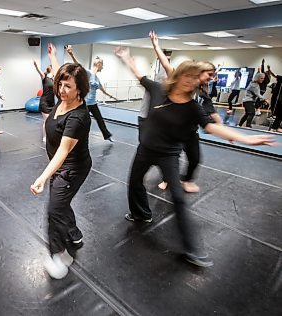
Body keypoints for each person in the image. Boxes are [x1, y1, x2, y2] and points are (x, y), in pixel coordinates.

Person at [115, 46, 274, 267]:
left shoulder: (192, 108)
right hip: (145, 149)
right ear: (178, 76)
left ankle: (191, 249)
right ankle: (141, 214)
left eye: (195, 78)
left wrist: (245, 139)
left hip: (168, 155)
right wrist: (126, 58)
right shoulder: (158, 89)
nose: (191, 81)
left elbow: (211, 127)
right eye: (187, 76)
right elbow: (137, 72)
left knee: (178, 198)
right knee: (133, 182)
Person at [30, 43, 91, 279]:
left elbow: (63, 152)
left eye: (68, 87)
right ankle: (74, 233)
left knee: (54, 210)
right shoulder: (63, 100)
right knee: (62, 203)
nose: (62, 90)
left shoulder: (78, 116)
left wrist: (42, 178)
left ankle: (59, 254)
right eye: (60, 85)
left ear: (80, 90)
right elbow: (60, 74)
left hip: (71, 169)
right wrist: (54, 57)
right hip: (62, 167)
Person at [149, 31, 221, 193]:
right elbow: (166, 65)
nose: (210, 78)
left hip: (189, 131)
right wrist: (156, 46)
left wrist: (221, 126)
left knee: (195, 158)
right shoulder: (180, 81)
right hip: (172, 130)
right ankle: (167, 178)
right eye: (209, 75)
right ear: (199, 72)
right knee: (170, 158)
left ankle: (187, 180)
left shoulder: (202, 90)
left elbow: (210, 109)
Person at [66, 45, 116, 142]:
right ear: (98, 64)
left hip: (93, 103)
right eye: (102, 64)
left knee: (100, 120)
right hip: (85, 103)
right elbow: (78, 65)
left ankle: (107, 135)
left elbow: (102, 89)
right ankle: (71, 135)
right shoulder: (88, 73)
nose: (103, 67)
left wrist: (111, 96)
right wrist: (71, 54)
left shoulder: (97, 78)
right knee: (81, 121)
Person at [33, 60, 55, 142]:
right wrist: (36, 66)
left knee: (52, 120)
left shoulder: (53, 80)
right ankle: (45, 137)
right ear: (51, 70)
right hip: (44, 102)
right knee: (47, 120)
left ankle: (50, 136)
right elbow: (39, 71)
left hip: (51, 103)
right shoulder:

▶ [PROBLEM REQUIREMENTS] Find every line above that includes the word "shoulder" and report only how many there are.

▶ [YOUR RESPONSE] 10